Can you recast the rows from the line containing "Lines per view: lens" through the line containing "0.031933, 0.114233, 0.733102]]" as a numbered list, skipping blank lines and leaving out the pictures?

--- Dataset extract ---
((

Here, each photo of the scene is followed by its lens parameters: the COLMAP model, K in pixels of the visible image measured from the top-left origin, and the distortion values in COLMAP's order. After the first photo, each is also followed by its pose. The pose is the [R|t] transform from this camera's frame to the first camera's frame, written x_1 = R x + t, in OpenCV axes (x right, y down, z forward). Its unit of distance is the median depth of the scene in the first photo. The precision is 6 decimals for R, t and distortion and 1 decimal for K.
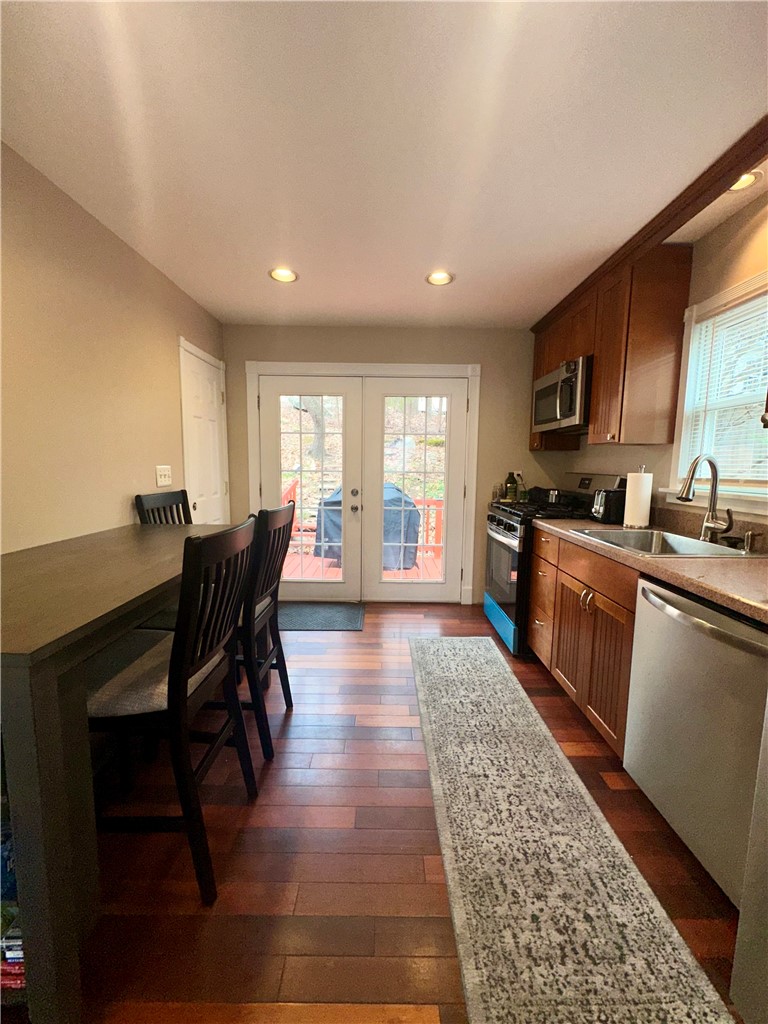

))
((

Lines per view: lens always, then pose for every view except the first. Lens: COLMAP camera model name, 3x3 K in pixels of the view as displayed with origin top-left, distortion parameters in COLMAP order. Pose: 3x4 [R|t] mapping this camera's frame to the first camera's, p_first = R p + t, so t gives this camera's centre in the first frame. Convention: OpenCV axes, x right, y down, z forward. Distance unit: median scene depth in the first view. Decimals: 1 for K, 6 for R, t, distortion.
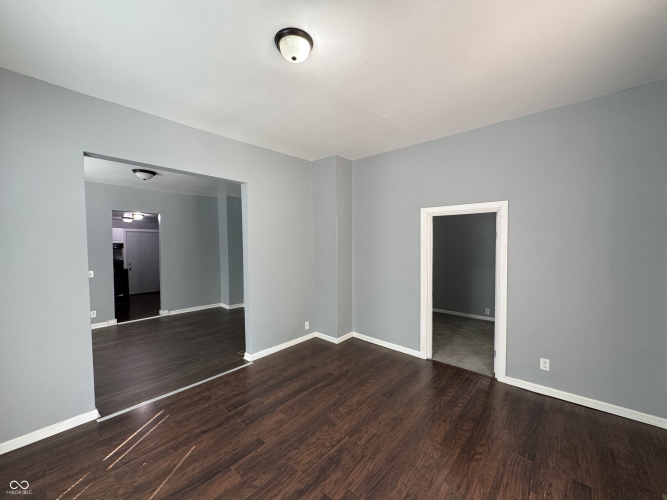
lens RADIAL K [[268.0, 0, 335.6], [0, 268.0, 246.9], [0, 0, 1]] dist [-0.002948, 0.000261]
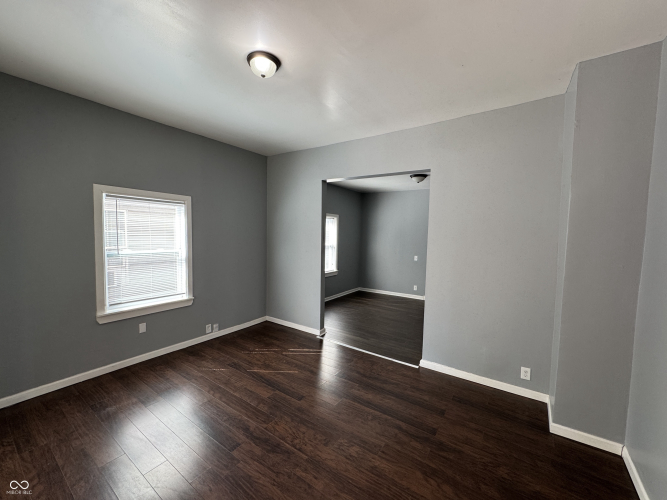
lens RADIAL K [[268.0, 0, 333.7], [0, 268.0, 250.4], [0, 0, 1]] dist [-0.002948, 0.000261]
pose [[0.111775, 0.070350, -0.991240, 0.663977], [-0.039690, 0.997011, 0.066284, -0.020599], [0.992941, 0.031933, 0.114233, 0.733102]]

))

--- Answer box ---
1. Lines per view: lens always, then pose for every view except the first. Lens: COLMAP camera model name, 3x3 K in pixels of the view as displayed with origin top-left, distortion parameters in COLMAP order. Pose: 3x4 [R|t] mapping this camera's frame to the first camera's, p_first = R p + t, so t gives this camera's centre in the first frame. Convention: OpenCV axes, x right, y down, z forward. Distance unit: median scene depth in the first view. Decimals: 1 for K, 6 for R, t, distortion.
2. lens RADIAL K [[268.0, 0, 335.6], [0, 268.0, 246.9], [0, 0, 1]] dist [-0.002948, 0.000261]
3. lens RADIAL K [[268.0, 0, 333.7], [0, 268.0, 250.4], [0, 0, 1]] dist [-0.002948, 0.000261]
4. pose [[0.111775, 0.070350, -0.991240, 0.663977], [-0.039690, 0.997011, 0.066284, -0.020599], [0.992941, 0.031933, 0.114233, 0.733102]]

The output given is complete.